What inspired you/your team to think differently about transit planning and scheduling?
JK: Our team has always been interested in technology and adopting solutions that make tasks easier — we want to make data-driven decisions that we can stand behind with reasoning and justifications. When it came to Remix, having a dynamic way to look at schedules, to plan, to see scenarios… it was a natural fit.
We updated our network expansion plan in 2021, and we did pull Remix data layers into it. We overlaid all of those routes and understand how those proposed improvements could ultimately benefit the system. The tool helped us answer many critical questions like how new routes overlay with the current system and better serve municipalities, and the best frequency and the number of vehicles for each route. Without Remix planning, we weren’t able to do that.
How does Remix help in your grant applications? Any data layers you found especially beneficial to demonstrate the impact of the proposed transit programs?
JK: Good news is that we were recently awarded $6.3M in funding from FTA to promote greener, more reliable transportation, and we did use some data from Remix in those applications. Layers of areas of persistent poverty helped us identify the disadvantaged communities. We also used Remix to understand the environmental justice that could be improved by introducing low-emission buses; the tool has been exceptionally helpful.
What challenges did you run into as you brought this new transit planning tool to work? How did you overcome them?
JK: We have had Remix now for years. Early on, the system didn’t support the “stop_code” as a part of the stops.txt file, so we had to use the “stop_id” for both numbers, export the data, then clean it up in Excel before uploading our GTFS. That has obviously now changed.
We look at Remix as a partner who listens — when we have feedback or ideas, we share that with the Remix team, and generally, those ideas either are formulated in the next software update, or a workaround is identified. Another challenge we face is training and onboarding new Greenlink team members to use Remix, especially if the role doesn’t interface with technology often. The Remix team is great at helping us get Greenlink’s staff the support and training they need.
Beyond using the Remix software, what kind of support does your team get from the team at Remix?
JK: Sometimes we get to be the first to try new features and rollouts — that is what happened with the new ODS standard as we switch ITS providers and deploy the new system with Equans. We have also beta-tested multiple features for Remix. Over the years, I have developed a good relationship with Ben, Remix’s product manager – which has been super helpful as we run into an issue or have a new feature request.
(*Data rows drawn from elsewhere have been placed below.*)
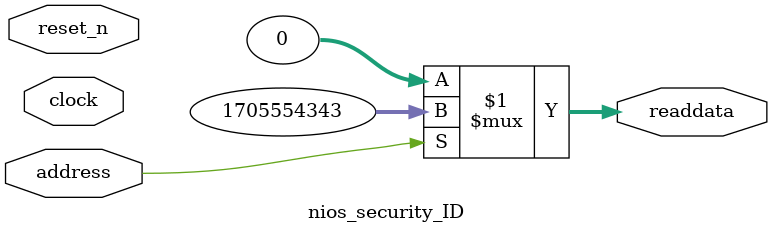
<source format=v>



// synthesis translate_off
`timescale 1ns / 1ps
// synthesis translate_on

// turn off superfluous verilog processor warnings 
// altera message_level Level1 
// altera message_off 10034 10035 10036 10037 10230 10240 10030 

module nios_security_ID (
               // inputs:
                address,
                clock,
                reset_n,

               // outputs:
                readdata
             )
;

  output  [ 31: 0] readdata;
  input            address;
  input            clock;
  input            reset_n;

  wire    [ 31: 0] readdata;
  //control_slave, which is an e_avalon_slave
  assign readdata = address ? 1705554343 : 0;

endmodule



</source>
Greenlink Key Performance Indicators (KPIs) dashboard. Source: the City of Greenville.
What were the KPIs you established to evaluate your service’s performance? How has Remix helped you along the way?
JK: Our board of directors believes in transparency — Greenlink’s KPIs are publicly posted here. We use Remix to update our time points on a regular basis, to test connections, and for the creation of our GTFS — which feeds our ITS that allows us to get our monthly reports.
There are many government executives out there who recognize efficient, and easy transit planning is a problem in their community but feel they need more resources. Given your experience, what advice would you give them?
JK: I think, in general, there is some hesitancy on using software like this to improve your system – but once you try it, you’ll never go back. It is worth the investment for the ongoing improvement of your planning and scheduling efforts. But it is also worth noting that an agency needs to round out its internal staff with team members who will actually use them in order to get the true benefit.
What advice would you give to other city leaders seeking to re-invent transportation networks in their city?
JK: Be open-minded, avoid “political route planning”, and use proven methods to find out where people are and where they want to go. Trust staff (with relevant experience) to improve the system. Fund where needed, ask questions, and continuously improve.